• What the task asks
Update the listing from its first line through the line containing "vakwerk van eigen parketteurs" by replacing "smartphone" with "téléphone" and leaving all else unchanged. Give only those lines.

• Records





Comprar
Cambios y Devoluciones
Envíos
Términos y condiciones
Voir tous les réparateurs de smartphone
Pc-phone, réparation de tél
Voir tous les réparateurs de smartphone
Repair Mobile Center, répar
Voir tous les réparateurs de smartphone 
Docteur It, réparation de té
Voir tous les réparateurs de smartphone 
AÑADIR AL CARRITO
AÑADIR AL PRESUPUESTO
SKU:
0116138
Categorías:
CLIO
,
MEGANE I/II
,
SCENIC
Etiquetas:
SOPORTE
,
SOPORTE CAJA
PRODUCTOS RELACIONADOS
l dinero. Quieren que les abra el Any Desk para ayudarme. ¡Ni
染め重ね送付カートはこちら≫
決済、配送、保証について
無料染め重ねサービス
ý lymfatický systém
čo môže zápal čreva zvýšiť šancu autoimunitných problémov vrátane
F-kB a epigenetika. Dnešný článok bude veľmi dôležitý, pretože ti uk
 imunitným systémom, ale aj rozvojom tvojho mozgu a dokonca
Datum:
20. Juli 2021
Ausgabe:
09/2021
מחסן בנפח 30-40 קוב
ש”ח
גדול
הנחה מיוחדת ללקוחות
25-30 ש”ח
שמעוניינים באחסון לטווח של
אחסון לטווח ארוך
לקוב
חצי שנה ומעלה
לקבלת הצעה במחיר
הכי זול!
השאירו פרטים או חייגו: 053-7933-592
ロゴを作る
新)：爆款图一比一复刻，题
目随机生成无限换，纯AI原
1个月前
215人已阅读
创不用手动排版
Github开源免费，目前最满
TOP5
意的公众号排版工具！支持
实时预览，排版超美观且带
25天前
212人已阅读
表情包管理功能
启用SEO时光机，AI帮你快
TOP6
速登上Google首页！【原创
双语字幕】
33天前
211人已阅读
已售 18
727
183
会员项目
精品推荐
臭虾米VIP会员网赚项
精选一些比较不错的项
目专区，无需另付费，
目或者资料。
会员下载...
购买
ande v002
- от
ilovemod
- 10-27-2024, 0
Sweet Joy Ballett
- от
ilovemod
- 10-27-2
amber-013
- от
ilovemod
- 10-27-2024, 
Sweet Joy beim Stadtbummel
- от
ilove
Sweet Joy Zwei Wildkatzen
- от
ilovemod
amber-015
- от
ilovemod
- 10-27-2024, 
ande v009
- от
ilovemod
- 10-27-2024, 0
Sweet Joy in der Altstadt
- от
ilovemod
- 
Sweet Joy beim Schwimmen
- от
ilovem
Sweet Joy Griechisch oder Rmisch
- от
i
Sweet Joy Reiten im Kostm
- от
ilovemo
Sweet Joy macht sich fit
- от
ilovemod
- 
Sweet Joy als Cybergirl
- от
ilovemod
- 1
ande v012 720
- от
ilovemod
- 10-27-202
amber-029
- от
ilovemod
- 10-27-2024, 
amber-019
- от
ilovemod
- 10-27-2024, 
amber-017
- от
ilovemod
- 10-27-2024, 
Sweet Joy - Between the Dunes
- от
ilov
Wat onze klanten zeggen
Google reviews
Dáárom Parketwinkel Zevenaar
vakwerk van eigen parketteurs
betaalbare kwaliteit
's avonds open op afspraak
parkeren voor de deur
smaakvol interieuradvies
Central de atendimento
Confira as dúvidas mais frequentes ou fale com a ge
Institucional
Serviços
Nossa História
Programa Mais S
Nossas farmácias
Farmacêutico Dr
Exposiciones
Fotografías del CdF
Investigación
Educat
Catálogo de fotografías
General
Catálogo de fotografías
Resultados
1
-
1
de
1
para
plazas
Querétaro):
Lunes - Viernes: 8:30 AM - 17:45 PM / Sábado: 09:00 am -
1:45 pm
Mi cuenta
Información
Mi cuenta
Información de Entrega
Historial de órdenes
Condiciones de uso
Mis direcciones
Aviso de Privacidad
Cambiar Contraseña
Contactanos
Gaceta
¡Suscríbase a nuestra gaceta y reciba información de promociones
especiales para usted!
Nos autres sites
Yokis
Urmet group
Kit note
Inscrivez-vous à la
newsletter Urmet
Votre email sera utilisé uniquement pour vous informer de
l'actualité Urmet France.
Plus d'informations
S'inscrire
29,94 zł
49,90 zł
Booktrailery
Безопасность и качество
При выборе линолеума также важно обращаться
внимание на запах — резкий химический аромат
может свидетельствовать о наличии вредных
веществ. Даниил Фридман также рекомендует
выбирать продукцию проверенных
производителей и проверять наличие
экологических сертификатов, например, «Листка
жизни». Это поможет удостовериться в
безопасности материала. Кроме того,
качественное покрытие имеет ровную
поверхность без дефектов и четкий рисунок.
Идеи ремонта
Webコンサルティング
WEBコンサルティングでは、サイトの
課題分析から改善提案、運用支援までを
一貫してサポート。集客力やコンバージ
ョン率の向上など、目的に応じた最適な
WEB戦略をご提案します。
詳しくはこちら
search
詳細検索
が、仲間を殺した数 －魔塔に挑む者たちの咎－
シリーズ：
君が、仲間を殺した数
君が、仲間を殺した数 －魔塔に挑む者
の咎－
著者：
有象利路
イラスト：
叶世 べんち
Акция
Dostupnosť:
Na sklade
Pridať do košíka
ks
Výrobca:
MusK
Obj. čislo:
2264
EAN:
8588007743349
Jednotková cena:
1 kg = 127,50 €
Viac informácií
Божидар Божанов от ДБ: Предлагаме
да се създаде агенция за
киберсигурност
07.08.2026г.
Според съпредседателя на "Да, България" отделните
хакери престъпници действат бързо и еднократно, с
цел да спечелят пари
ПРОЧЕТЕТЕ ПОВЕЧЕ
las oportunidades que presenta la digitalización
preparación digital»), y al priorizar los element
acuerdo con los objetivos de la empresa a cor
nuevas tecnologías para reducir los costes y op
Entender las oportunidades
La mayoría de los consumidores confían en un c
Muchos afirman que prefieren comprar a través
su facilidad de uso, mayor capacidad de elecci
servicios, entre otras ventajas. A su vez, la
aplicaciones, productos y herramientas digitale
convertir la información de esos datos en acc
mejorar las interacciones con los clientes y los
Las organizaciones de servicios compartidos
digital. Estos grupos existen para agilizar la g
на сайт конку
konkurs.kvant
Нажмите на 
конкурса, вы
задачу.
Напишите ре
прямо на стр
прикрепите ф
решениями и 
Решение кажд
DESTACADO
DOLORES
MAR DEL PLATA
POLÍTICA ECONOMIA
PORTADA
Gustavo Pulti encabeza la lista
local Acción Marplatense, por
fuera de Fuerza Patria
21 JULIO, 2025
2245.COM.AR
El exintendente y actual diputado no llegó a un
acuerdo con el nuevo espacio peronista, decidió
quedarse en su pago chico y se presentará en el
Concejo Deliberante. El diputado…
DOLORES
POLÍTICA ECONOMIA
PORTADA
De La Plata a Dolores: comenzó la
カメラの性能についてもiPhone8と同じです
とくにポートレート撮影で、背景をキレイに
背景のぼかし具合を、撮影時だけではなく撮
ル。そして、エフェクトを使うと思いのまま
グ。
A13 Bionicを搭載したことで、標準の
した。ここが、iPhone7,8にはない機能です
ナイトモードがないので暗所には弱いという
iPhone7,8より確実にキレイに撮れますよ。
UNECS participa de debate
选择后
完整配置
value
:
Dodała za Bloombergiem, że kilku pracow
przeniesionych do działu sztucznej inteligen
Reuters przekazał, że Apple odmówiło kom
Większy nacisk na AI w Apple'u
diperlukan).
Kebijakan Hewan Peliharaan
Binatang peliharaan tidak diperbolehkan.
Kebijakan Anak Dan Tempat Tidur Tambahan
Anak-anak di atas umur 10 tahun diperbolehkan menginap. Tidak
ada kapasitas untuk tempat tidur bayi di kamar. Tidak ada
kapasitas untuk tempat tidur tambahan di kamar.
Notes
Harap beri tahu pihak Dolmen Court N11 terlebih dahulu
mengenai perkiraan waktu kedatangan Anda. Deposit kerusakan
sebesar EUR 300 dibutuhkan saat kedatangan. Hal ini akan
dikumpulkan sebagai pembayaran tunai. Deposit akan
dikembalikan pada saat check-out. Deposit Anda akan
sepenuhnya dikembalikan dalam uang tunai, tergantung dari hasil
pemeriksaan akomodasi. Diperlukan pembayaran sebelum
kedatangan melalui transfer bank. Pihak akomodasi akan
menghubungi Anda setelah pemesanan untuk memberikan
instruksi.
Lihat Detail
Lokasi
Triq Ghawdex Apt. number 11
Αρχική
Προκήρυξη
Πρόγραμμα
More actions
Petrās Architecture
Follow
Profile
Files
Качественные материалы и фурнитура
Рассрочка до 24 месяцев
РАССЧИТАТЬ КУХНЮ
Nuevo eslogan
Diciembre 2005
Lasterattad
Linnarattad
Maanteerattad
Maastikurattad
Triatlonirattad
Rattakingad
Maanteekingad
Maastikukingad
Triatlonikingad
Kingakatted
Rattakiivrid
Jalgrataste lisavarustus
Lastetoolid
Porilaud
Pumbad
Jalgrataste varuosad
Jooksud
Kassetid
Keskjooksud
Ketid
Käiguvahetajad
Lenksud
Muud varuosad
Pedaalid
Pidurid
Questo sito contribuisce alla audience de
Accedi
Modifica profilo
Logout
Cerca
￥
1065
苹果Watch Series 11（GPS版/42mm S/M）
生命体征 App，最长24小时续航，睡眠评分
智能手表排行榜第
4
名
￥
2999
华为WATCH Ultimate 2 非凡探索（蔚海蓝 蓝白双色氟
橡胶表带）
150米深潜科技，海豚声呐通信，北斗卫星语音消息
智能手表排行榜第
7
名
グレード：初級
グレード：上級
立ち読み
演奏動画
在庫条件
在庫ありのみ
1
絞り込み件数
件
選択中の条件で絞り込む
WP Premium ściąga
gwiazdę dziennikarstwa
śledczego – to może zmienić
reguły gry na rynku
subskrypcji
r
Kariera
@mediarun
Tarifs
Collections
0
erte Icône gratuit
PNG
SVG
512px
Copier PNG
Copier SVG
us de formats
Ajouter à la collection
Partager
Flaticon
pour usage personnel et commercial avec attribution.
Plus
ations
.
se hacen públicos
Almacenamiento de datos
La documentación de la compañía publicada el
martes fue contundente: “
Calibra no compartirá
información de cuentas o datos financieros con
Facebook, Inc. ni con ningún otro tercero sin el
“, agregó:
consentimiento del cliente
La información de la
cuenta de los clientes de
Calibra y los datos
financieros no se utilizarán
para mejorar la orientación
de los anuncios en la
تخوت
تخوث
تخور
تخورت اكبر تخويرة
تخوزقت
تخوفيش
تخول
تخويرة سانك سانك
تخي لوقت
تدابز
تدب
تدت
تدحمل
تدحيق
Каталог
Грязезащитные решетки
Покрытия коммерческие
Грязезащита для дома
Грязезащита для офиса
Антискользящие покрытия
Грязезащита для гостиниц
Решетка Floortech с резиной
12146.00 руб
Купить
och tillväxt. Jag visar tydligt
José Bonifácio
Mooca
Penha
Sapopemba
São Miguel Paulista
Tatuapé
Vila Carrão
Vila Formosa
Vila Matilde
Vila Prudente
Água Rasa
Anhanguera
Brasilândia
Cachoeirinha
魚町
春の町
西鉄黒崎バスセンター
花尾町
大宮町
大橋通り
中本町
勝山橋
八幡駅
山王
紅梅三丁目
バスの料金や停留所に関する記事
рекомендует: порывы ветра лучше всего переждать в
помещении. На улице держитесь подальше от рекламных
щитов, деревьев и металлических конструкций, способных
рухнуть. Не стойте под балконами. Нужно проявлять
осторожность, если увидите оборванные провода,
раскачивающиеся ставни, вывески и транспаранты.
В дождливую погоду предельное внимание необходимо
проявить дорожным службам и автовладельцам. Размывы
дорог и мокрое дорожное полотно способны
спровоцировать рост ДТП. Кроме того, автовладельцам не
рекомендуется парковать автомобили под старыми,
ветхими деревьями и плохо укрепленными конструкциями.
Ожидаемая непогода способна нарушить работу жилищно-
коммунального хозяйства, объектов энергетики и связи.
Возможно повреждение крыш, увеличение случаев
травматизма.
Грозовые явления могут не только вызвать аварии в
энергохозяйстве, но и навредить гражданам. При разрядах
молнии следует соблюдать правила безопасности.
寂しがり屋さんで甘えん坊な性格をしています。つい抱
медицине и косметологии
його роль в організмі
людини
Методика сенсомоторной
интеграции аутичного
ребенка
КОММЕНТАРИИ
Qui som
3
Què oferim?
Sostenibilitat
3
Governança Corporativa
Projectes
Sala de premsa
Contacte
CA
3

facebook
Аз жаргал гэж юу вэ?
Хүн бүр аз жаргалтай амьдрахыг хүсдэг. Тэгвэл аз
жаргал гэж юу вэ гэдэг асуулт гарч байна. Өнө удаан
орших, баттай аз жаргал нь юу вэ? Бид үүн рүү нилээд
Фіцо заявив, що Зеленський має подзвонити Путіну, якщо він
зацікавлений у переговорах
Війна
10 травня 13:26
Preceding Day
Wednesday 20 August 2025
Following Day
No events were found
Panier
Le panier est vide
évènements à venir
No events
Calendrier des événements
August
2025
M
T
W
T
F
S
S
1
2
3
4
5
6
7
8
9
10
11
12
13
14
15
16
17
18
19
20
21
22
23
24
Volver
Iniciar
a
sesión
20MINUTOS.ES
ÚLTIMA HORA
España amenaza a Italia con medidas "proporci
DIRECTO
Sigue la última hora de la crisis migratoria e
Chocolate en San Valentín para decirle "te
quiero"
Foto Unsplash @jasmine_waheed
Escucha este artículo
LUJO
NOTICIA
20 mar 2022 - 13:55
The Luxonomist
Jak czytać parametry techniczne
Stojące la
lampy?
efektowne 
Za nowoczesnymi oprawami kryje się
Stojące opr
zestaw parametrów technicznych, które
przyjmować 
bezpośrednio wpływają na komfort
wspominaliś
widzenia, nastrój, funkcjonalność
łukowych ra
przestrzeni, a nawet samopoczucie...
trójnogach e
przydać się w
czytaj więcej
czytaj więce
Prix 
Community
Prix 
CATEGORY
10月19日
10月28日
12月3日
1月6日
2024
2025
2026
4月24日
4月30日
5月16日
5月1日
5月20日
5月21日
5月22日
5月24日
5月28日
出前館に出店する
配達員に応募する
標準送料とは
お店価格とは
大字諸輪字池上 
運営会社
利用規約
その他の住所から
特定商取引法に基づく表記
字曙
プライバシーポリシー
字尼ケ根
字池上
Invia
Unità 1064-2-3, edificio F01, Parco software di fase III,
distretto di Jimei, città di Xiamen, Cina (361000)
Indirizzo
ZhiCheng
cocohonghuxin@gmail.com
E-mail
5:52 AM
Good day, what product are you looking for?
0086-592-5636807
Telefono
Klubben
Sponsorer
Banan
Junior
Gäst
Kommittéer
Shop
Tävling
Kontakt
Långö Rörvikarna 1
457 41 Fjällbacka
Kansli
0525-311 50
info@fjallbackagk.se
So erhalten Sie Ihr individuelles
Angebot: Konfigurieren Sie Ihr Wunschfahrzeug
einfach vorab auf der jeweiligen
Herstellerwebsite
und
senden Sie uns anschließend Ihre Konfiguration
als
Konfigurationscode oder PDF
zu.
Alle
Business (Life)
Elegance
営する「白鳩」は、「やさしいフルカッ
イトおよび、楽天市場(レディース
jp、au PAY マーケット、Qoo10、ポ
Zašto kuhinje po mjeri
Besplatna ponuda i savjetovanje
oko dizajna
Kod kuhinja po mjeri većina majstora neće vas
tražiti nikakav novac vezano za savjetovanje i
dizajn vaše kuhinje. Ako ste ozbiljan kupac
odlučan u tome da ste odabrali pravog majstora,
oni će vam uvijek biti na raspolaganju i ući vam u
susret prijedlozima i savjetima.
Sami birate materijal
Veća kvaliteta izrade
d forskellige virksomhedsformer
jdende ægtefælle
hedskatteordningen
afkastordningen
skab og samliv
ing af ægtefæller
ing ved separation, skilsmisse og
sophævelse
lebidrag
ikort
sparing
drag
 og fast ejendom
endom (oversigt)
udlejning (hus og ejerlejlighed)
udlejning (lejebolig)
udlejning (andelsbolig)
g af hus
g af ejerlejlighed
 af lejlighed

• Written answer





Comprar
Cambios y Devoluciones
Envíos
Términos y condiciones
Voir tous les réparateurs de téléphone
Pc-phone, réparation de tél
Voir tous les réparateurs de téléphone
Repair Mobile Center, répar
Voir tous les réparateurs de téléphone 
Docteur It, réparation de té
Voir tous les réparateurs de téléphone 
AÑADIR AL CARRITO
AÑADIR AL PRESUPUESTO
SKU:
0116138
Categorías:
CLIO
,
MEGANE I/II
,
SCENIC
Etiquetas:
SOPORTE
,
SOPORTE CAJA
PRODUCTOS RELACIONADOS
l dinero. Quieren que les abra el Any Desk para ayudarme. ¡Ni
染め重ね送付カートはこちら≫
決済、配送、保証について
無料染め重ねサービス
ý lymfatický systém
čo môže zápal čreva zvýšiť šancu autoimunitných problémov vrátane
F-kB a epigenetika. Dnešný článok bude veľmi dôležitý, pretože ti uk
 imunitným systémom, ale aj rozvojom tvojho mozgu a dokonca
Datum:
20. Juli 2021
Ausgabe:
09/2021
מחסן בנפח 30-40 קוב
ש”ח
גדול
הנחה מיוחדת ללקוחות
25-30 ש”ח
שמעוניינים באחסון לטווח של
אחסון לטווח ארוך
לקוב
חצי שנה ומעלה
לקבלת הצעה במחיר
הכי זול!
השאירו פרטים או חייגו: 053-7933-592
ロゴを作る
新)：爆款图一比一复刻，题
目随机生成无限换，纯AI原
1个月前
215人已阅读
创不用手动排版
Github开源免费，目前最满
TOP5
意的公众号排版工具！支持
实时预览，排版超美观且带
25天前
212人已阅读
表情包管理功能
启用SEO时光机，AI帮你快
TOP6
速登上Google首页！【原创
双语字幕】
33天前
211人已阅读
已售 18
727
183
会员项目
精品推荐
臭虾米VIP会员网赚项
精选一些比较不错的项
目专区，无需另付费，
目或者资料。
会员下载...
购买
ande v002
- от
ilovemod
- 10-27-2024, 0
Sweet Joy Ballett
- от
ilovemod
- 10-27-2
amber-013
- от
ilovemod
- 10-27-2024, 
Sweet Joy beim Stadtbummel
- от
ilove
Sweet Joy Zwei Wildkatzen
- от
ilovemod
amber-015
- от
ilovemod
- 10-27-2024, 
ande v009
- от
ilovemod
- 10-27-2024, 0
Sweet Joy in der Altstadt
- от
ilovemod
- 
Sweet Joy beim Schwimmen
- от
ilovem
Sweet Joy Griechisch oder Rmisch
- от
i
Sweet Joy Reiten im Kostm
- от
ilovemo
Sweet Joy macht sich fit
- от
ilovemod
- 
Sweet Joy als Cybergirl
- от
ilovemod
- 1
ande v012 720
- от
ilovemod
- 10-27-202
amber-029
- от
ilovemod
- 10-27-2024, 
amber-019
- от
ilovemod
- 10-27-2024, 
amber-017
- от
ilovemod
- 10-27-2024, 
Sweet Joy - Between the Dunes
- от
ilov
Wat onze klanten zeggen
Google reviews
Dáárom Parketwinkel Zevenaar
vakwerk van eigen parketteurs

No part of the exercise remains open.